Build infrastructure on Intel x86-64
The current Apertis infrastructure is largely made of hosts based on the Intel x86-64 architecture, often using virtualized machines.
The only exceptions are:
- OBS workers used to build packages natively for the ARM 32 bit and ARM 64 bit architectures
- LAVA workers, which match the reference hardware platforms
While LAVA workers are by nature meant to be hosted separatedly from the rest of the infrastructure and are handled via geographically distributed LAVA dispatchers, the constraint on the OBS workers is problematic for adopters that want to host a downstream Apertis infrastructure.
Why hosting the whole build infrastructure on Intel x86-64
Being able to host the build infrastructure solely on Intel x86 64 bit
(usually referred to as
amd64) machines enables downstream
Apertis to be hosted on standard public or private cloud solution as these
usually only offer x86-64 machines.
Deploying the OBS workers on cloud providers would also allow for implementing elastic workload handling.

[Absolute pixel coordinate data]
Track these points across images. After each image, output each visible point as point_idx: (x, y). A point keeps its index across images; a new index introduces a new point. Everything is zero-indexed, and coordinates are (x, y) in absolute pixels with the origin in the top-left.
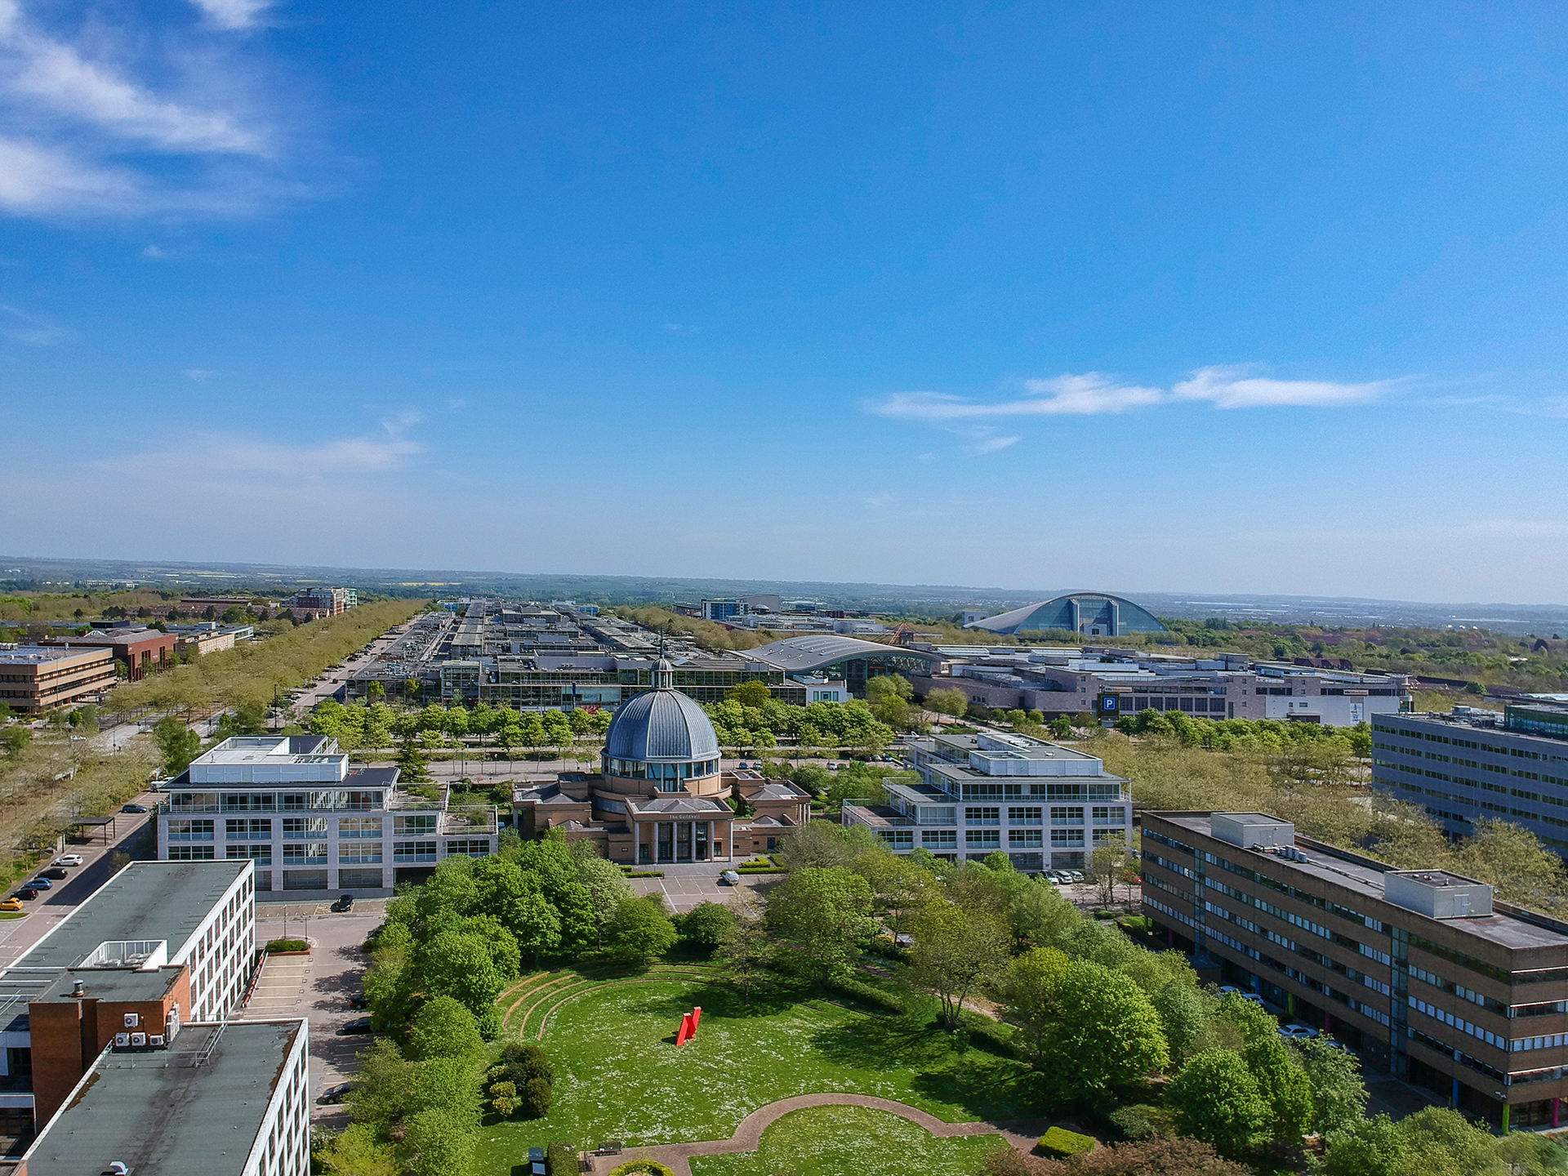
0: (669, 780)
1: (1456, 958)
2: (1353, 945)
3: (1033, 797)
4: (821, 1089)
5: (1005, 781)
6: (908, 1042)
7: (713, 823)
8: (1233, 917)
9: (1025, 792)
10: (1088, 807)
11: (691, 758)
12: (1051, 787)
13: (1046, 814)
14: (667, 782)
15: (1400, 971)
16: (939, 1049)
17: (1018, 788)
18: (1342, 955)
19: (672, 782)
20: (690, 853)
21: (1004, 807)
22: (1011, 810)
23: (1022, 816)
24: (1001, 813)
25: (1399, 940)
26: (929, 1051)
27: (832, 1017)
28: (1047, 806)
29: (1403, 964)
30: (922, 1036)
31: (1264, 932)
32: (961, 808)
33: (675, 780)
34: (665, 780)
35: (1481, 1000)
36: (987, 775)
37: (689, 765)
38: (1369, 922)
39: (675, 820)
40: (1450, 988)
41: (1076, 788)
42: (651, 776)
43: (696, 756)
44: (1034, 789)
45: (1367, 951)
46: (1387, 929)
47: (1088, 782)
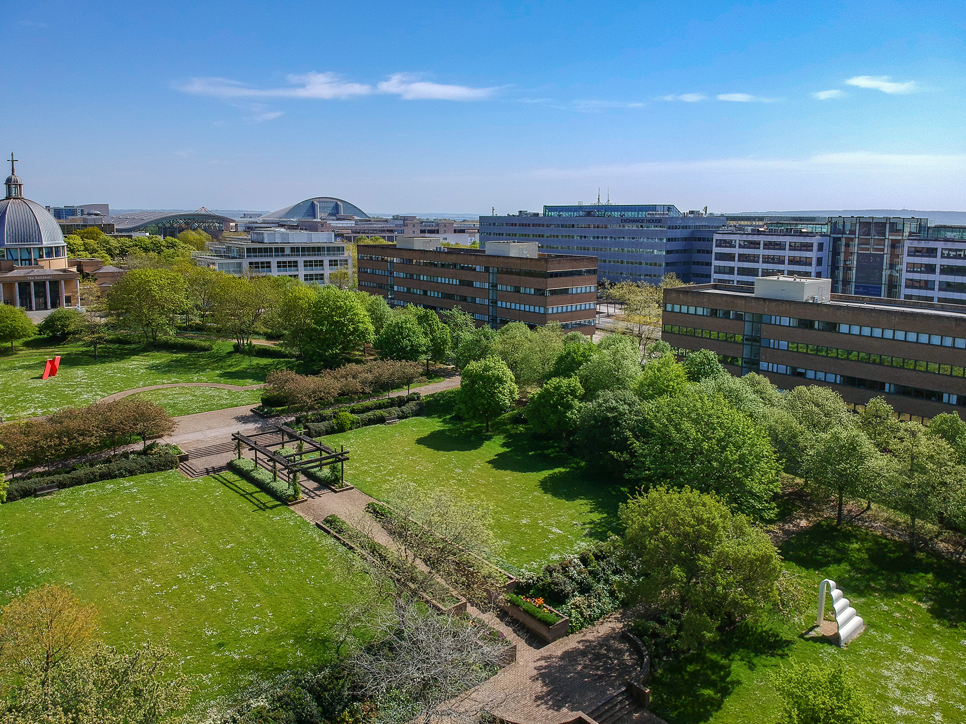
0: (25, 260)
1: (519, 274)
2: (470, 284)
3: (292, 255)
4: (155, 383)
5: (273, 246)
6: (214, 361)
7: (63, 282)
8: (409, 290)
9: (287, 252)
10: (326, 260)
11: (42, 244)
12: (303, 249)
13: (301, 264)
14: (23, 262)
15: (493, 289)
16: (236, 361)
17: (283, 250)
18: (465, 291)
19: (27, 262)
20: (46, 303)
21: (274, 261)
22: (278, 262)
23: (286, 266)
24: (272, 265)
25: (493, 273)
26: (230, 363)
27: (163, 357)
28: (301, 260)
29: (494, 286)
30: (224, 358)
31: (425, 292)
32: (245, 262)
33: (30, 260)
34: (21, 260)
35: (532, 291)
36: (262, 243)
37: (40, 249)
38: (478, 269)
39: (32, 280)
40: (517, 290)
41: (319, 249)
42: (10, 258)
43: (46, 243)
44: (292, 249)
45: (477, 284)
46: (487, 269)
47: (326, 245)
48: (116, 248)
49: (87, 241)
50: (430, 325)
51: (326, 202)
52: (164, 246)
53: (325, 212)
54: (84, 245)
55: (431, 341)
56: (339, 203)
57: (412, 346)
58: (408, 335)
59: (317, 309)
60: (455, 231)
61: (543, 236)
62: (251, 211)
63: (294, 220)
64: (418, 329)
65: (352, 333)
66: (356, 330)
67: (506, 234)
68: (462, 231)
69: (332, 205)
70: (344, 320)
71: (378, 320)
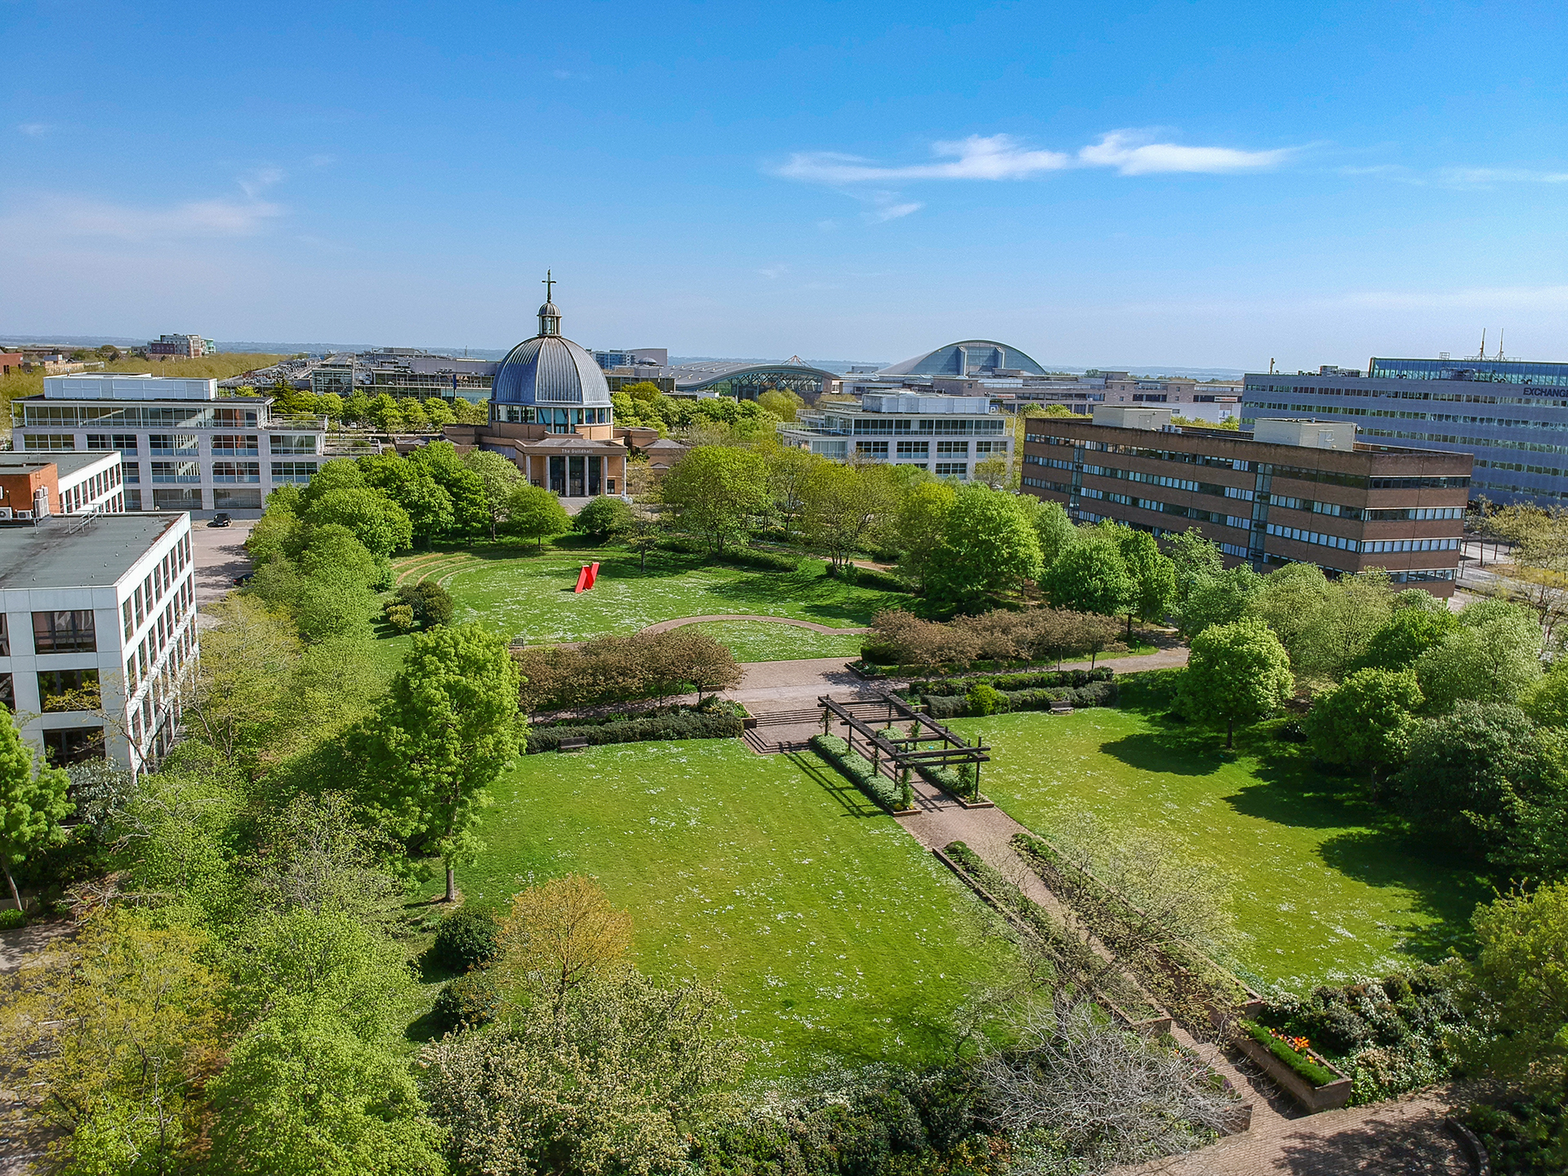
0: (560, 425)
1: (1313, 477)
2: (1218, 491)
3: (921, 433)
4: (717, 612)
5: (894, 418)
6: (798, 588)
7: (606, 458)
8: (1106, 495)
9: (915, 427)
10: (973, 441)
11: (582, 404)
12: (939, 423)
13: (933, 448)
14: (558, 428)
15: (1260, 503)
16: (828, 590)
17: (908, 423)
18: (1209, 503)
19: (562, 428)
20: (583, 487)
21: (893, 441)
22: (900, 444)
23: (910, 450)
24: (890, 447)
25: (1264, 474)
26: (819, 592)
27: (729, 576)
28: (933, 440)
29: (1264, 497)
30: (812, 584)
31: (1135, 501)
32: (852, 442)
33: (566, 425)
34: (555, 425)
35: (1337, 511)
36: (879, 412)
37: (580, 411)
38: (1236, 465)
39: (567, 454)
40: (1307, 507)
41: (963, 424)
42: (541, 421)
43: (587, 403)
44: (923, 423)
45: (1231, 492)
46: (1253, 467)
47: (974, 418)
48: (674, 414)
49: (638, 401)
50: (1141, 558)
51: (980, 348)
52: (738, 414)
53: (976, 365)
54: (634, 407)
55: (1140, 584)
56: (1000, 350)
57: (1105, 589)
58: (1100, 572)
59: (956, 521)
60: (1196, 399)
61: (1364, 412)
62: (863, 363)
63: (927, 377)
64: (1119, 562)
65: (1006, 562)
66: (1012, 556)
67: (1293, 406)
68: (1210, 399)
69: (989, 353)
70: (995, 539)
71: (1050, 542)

# [Activity 1]
In the Apertis build infrastructure text, why would hosting the whole build infrastructure only on x86-64 machines let a downstream Apertis run on standard cloud solutions? Answer in one to three sentences.
# [Activity 2]
According to the Apertis build infrastructure text, which architectures do the OBS workers build packages for natively?
# [Activity 3]
Resume the Apertis build infrastructure text after its final sentence.

# [Task answer 1]
Standard public and private cloud solutions usually offer only x86-64 machines. A build infrastructure that runs solely on x86-64 can therefore be hosted on them, while the ARM-based OBS workers currently prevent this.

# [Task answer 2]
ARM 32 bit and ARM 64 bit.

# [Task answer 3]
Elastic scaling and the desire to ensure that the cloud approach is tested and viable for dowstream mean that the deploying the approach described in this document is of interest for the main Apertis infrastructure, not just for downstreams.
Some cloud provider like Amazon Web Services have recently started offering ARM 64 bit servers as well so it should be always possible to adopt an hybrid approach mixing foreign builds on x86-64 and native ones on ARM machines.
In particular Apertis is currently committed to maintain native workers for all the supported architectures, aiming for a hybrid set up where foreign packages get built on a mix of native and non-native Intel x86 64 bit machines.
Downstreams will be able to opt for fully native, hybrid or Intel-only OBS worker setups.
Why OBS workers need a native environment
Development enviroment for embedded devices often rely on cross-compilation to build software targeting a foreign architecture from x86-64 build hosts.
However, pure cross-compilation prevents running the unit tests that are shipped with the projects being built, since the binaries produced do not match the current machine.
In addition, supporting cross-compilation across all the projects that compose a Linux distribution involves a considerable effort since not all build systems support cross-compilation, and where it is supported some features may still be incompatible with it.
From the point of view of upstream projects, cross-compilation is in general a less tested path, which often lead cross-building distributors to ship a considerable amount of patches adding fixes and workarounds.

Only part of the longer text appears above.